I dabble in martial arts a little bit. I like to use lunge and squat variations for strengthening my legs. What also works well is to do squat kicks and lunge kicks with ankle weights on. Alternate doing your kicks with and without the ankle weights on and feel the huge difference just in that one workout. For example do three sets each of squat and lunge kicks with the ankle weight on and then do the same sets of both without the extra weight. I generally use 5 lb. weights but you can start with less than that if you like.

For optimal results you want to also make sure that your balance is right. Without the ankle weights, take a BOSU ball (half ball) and do some squat and lunge variation on that as well. Great for balance and stability. You can also take an airex pad and perform some single leg squats for balance and stability.

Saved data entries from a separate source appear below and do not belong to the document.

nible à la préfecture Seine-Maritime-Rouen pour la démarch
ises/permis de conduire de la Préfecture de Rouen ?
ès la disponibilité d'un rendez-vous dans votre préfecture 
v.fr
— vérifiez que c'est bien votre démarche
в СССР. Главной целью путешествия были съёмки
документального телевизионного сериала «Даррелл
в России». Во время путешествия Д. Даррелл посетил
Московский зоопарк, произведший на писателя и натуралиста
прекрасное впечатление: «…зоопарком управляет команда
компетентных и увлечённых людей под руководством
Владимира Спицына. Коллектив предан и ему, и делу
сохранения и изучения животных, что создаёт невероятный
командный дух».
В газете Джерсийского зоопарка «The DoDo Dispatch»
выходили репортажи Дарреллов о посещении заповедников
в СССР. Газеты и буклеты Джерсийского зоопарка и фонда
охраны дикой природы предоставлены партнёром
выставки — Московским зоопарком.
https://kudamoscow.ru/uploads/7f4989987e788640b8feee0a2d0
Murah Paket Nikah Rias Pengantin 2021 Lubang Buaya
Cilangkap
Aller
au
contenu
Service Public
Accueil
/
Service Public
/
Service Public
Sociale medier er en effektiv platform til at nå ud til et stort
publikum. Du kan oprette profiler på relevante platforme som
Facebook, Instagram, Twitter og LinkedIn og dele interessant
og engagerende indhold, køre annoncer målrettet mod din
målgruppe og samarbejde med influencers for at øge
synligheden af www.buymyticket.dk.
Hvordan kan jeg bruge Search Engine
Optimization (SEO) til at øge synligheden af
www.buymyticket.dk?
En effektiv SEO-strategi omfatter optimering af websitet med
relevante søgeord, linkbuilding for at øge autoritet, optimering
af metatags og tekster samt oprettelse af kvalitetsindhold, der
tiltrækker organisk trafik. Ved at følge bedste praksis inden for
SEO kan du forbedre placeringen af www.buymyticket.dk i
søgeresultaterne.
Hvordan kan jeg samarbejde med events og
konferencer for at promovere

A good kick needs a lot of strength and power behind it. But you also need to be flexible. Always fit in flexibility training at least twice a week as well as power training one to three times weekly. Plyometric training also known as jump training will give you a big boost of power. Hip swings and other dynamic stretches are important to do before you practice your actual kicks to prevent injury and produce more power. A tightened or overworked muscle will not be able to produce enough power to make for a strong kick. It’s important to have a good balance of flexibility and strength to make your kicks optimal. Also heavy squats and lunges with a good spotter is important at least once a week to build muscle mass thus building strength. Core training will make you stronger while you are standing on one leg which will automatically cause your kicking leg be able to kick harder. Core training is important to do every single day, crunches not necessary. 

Kicking is essentially a balance and pivoting movement off of the non-kick leg with obvious flexibility-mobility-power implications off of kicking leg. A great exercise for an all in one approach for kicking was developed by Gary Gray of the Gray Institute called the Lunge Pivot Matrix.

  • Stand in a neutral hip width starting position to begin
  • Initiate move by lunging with your right foot forward to a distance you can control, and immediately transition to a posterior lunge without touching in the middle.
  • Perform for desired number of reps and then proceed to move in the lateral plane - right lateral lunge to an opposite side left lateral lunge with right foot. Once you have performed desired reps, move into transverse plane by lunging with right foot to anterior left rotation and transitioning to posterior right rotation
  • Repeat above sequence with other leg. 
Bridging with one leg extensions will really help with kicking strength and stamina. Bridging works the core, the low back, the glutes and the hamstrings, which all power the swim kick. To perform the activity, lie with your back flat on the ground and then plant your feet on the ground, hip width apart and pointed straight. Your arms can be extended out to your side, palms up to avoid pressing into the ground. Lift your hips up so you have a ninety degree bend in your knees. Keep the weight in your heels as you lift your hips up. Try to keep your abs engaged and your trunk in one straight line. Avoid dropping your hips or arching your back. The weight should be in your shoulders, not on your neck, and in your heels. To add challenge to the exercise lift one leg off the floor extending the knee. Lift and lower the leg that is off of the floor eight times slowly. Place the extended leg on the ground and repeat with the other leg. Perform three sets of eight reps each side, lifting and lowering a leg. When you return both legs to the ground, make sure that the hips are not sinking. It is okay to bring the hips to the ground between sets for a quick rest. Proper form and alignment is more important than the number of reps and sets you are able to do. You will build strength and stamina through repetition, and your swim kick will get stronger and faster!